The frustration was shared by Tim Middleton, director of policy and external affairs at the Pensions Management Institute (PMI), who said it would be “encouraging” if the manifesto included further reforms to auto-enrolment.

He also expressed surprise at the lack of mention of the Lifetime Provider model (or pot for life).

PLSA’s Peaple agreed, adding that “we urgently need a roadmap to gradually increase pension contribution levels from 8% to 12% over the next decade or else many people working today will miss out on a better pension in retirement”.

Green Party manifesto

The Green Party’s manifesto focused on removing fossil fuel assets from financial institutions’ investment portfolios and pension tax relief.

It pointed out that financial services have a “crucial” part to play in achieving a rapid transition to a zero-carbon economy and ensuring that nature is protected.

It said that it wants to make the industry a “force for good” – directing finance towards businesses that are critical to creating a better future for all.

The document added that non-bank financial institutions, such as UK pension funds, investment funds, mutual funds, brokers and insurance companies that sell policies in the UK, will need to remove fossil fuel assets from their investment portfolios, securities transactions and balance sheets by 2030.

The Financial Conduct Authority (FCA) will develop targets to eliminate all equities relating to fossil fuel exploitation from the UK stock market and will immediately prohibit the issuing of any new shares for those purposes, it said.

On tax, it said it would equate the rate of pension tax relief with the basic rate of income tax to help fund the social care that will allow elderly and disabled people on low incomes to “live in dignity”.

However there is little more detail available on the Greens’ plans.

Matthew Downey, investment consultant at Broadstone, noted that the “devil is in the detail”, adding that a policy such as proposed on fossil fuels could have unintended consequences.

“There is demand from the pension industry to decarbonise and engage with companies to improve working practices: if pension schemes are mandated to remove fossil fuel assets, we do worry that these may be bought up by hedge funds and other investors who may not be as interested in how the underlying companies operate,” he said.

“As an asset owner, the ability to engage and influence corporate behaviour is arguably an effective way to implement change”

Matthew Downey, investment consultant at Broadstone

“As an asset owner, the ability to engage and influence corporate behaviour is arguably an effective way to implement change,” Downey continued.

“We would also need to see how the plans for the FCA to stop shares relating to fossil fuel exploitation are implemented.
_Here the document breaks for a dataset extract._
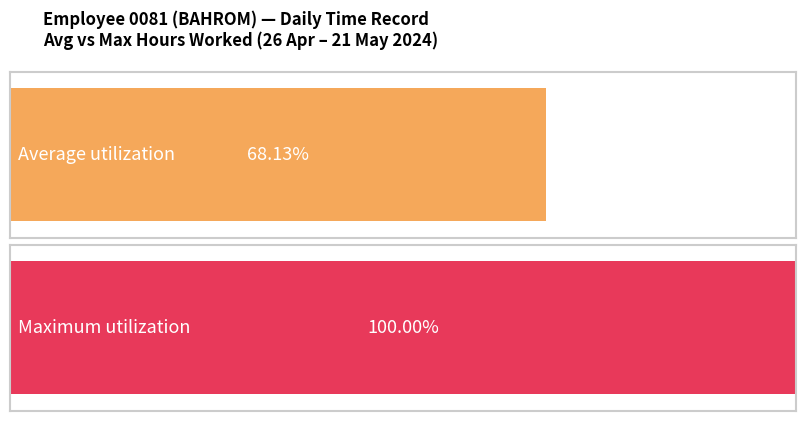

Are the bars horizontal?

Yes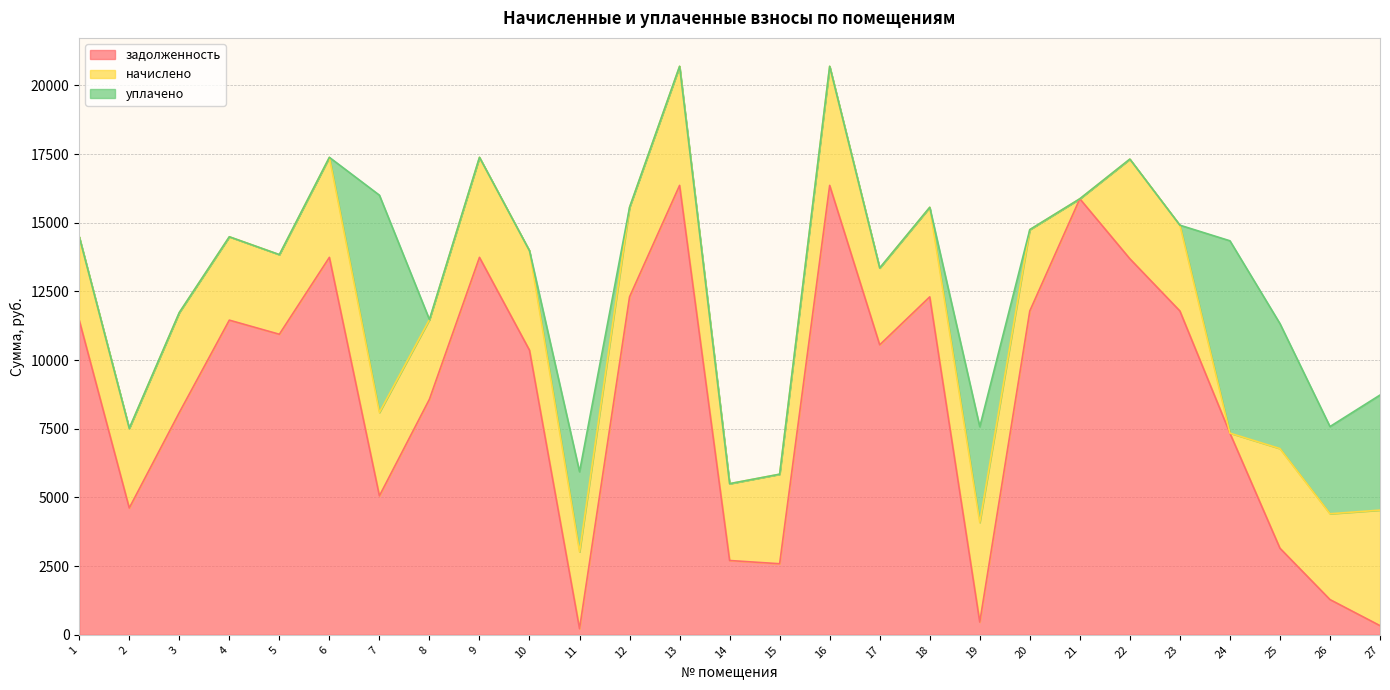

Rank the series by their maximum value, from highest to lowest.

задолженность, уплачено, начислено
As the manifesto stands, the wording does not prohibit debt financing so there are potential loopholes which could be exploited. That said, supermarkets make money by selling fuel, banks may finance oil and gas firms, and there is even an airline in the FTSE 100, so depending on how the targets are set, they could have a significant impact on the UK stock market,” he warned.

Lib Dem Party manifesto

The Liberal Democrats’ manifesto also focused on climate change.

As part of its plans to “restore the UK’s role as a global leader on climate change”, it said it would regulate financial services to encourage climate-friendly investments, including requiring pension funds and managers to show that their portfolio investments are consistent with the Paris Agreement.
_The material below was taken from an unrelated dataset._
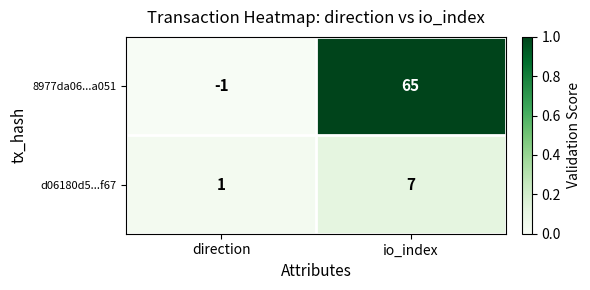

Rank the series by their average value, from lowest to highest.

d06180d5...f67, 8977da06...a051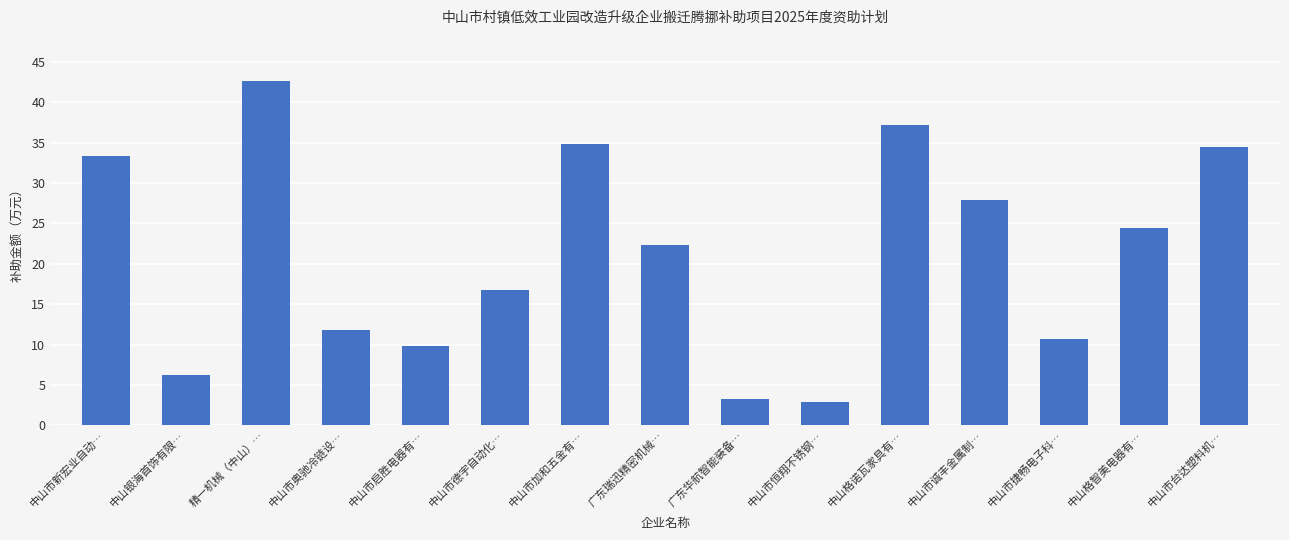

Is it true that the value at 中山市诚丰金属制… is 13.6?

False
The plans also include creating new powers for regulators to act if banks and other investors are not managing climate risks properly.

Apart from climate change, the party said it wants to “give everyone the chance to enjoy a decent retirement”. This includes developing measures to end the gender pension gap in private pensions and ensure working-age carers can save properly for retirement.

It also wants to review rules concerning pensions so that those in the gig economy don’t lose out, and portability between roles is protected.